Please check and correct references number 5, 6 and 19.

 

 

Author Response

Many thanks for your time and effort in reviewing our manuscript. Please see replies to your points as below: 

Point 1: In my opinion it would be better to consider the term “resectable” instead of “operable oesophagogstric adenocarcinoma”  in the title. 

Response 1: Both terms are used in literature. We agree with you that "resectable" may be more accurate as operability involves other non-surgical aspects such as patient's fitness etc.  This has now been changed to "resectable" as suggested.  

Point 2: I would suggest to divide table 1 into 3 tables referring to subparagraphs reported in the text. These paragraphs should also be accordingly re-nominated: perioperative and neoadjuvant chemotherapy, neoadjuvant chemoradiotherapy, adjuvant chemo- and chemioradiotherapy.  

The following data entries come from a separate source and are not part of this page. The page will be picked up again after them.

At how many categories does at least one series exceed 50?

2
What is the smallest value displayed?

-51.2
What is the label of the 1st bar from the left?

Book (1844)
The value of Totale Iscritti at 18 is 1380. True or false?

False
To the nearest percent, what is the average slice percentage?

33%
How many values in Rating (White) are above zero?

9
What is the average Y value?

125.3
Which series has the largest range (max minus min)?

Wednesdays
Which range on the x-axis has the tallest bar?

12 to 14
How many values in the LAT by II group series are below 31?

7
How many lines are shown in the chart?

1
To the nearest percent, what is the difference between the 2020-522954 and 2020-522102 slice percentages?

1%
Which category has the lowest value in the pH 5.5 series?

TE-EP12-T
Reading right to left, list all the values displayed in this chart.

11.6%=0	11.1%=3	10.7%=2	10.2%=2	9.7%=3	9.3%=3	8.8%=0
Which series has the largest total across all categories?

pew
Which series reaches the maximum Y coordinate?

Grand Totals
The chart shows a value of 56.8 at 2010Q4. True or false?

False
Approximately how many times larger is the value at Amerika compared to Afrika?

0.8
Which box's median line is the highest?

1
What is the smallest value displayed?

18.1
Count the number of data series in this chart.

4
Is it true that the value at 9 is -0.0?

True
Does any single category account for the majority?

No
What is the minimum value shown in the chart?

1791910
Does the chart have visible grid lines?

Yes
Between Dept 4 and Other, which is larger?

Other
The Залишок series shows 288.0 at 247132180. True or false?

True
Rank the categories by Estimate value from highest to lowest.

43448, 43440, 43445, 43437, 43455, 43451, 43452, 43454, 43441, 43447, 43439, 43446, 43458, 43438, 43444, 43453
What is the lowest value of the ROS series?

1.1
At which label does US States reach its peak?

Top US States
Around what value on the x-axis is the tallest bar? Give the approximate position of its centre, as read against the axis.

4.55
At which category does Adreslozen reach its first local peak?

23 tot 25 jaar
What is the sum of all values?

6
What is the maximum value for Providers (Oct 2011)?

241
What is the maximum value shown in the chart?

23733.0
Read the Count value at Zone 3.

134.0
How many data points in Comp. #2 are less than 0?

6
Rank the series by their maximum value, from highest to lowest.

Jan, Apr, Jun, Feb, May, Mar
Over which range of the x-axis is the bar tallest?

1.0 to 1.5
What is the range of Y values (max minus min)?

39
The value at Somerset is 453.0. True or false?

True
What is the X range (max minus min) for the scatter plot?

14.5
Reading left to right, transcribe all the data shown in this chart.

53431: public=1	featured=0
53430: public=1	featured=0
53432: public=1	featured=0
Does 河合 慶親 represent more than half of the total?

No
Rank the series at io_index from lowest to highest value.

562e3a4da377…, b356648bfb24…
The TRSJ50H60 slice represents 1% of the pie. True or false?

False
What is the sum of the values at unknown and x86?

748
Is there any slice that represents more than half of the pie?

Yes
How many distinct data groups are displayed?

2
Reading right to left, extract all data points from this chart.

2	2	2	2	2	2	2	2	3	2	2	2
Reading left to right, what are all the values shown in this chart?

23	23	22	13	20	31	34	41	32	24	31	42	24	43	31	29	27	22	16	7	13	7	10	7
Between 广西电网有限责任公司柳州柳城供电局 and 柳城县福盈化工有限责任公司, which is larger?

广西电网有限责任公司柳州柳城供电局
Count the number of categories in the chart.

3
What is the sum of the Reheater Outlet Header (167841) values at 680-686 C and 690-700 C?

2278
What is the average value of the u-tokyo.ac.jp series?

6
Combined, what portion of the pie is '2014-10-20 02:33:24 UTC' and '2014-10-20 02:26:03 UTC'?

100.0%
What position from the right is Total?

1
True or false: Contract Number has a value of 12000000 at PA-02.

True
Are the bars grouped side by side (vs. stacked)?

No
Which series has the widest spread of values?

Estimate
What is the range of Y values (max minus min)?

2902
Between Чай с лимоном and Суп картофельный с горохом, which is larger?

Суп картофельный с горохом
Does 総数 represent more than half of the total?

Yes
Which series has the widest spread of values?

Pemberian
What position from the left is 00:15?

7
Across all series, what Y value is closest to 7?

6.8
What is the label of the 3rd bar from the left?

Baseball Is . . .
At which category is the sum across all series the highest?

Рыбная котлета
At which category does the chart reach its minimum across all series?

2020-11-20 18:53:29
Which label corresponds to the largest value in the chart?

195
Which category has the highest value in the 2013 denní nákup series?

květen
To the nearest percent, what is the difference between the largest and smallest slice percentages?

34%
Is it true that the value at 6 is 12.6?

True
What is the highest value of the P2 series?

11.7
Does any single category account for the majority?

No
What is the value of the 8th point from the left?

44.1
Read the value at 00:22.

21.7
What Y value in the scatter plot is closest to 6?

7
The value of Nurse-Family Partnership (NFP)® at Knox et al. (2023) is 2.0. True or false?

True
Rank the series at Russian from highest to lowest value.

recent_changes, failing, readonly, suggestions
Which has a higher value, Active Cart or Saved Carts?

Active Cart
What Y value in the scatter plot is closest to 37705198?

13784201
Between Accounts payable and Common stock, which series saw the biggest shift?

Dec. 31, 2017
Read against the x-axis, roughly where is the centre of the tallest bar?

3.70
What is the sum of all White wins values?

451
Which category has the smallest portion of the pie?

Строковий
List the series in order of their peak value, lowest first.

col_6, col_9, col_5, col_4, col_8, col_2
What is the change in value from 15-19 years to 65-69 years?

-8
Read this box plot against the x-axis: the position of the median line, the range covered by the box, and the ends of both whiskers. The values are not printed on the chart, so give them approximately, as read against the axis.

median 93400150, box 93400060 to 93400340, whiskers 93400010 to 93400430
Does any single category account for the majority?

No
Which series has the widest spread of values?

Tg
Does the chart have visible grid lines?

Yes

Response 2: Table 1 has now been re-structured into 3 tables referring to the subparagraphs as suggested. These have been re-named as: perioperative and neoadjuvant chemotherapy, adjuvant chemotherapy, and adjuvant and neoadjuvant chemoradiotherapy. 

Point 3: Please check and correct references number 5, 6 and 19.

Response 3: These references have now been updated to the correct format.